--- START ---

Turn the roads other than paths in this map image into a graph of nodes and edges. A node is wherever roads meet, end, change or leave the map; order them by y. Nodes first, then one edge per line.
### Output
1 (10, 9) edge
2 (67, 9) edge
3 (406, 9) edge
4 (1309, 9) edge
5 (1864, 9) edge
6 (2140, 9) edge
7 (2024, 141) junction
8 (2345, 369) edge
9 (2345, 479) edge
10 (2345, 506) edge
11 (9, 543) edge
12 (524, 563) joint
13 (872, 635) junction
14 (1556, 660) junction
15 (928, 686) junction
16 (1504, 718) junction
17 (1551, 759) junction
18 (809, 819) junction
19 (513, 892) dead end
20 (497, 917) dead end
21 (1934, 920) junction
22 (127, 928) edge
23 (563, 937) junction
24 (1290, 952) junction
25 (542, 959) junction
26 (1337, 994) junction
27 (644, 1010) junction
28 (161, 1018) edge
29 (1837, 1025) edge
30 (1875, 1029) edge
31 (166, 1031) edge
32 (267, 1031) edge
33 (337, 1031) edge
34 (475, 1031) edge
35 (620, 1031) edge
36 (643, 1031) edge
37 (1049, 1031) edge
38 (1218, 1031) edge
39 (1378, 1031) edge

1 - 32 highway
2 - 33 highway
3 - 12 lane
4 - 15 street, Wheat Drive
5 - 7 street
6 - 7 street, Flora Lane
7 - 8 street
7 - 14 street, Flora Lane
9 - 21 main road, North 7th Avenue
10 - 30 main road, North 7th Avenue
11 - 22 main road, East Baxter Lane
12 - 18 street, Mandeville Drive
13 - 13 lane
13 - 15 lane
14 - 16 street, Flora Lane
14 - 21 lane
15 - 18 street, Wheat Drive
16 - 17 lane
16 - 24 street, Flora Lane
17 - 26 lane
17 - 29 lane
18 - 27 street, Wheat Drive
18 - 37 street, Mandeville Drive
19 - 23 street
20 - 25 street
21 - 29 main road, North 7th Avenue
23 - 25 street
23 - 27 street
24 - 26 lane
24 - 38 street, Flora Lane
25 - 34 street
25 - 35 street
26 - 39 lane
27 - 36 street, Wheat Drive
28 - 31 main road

--- END ---

* _Your task_
Among the lines above, return those that hold the word "North".

* _Written response_
9 - 21 main road, North 7th Avenue
10 - 30 main road, North 7th Avenue
21 - 29 main road, North 7th Avenue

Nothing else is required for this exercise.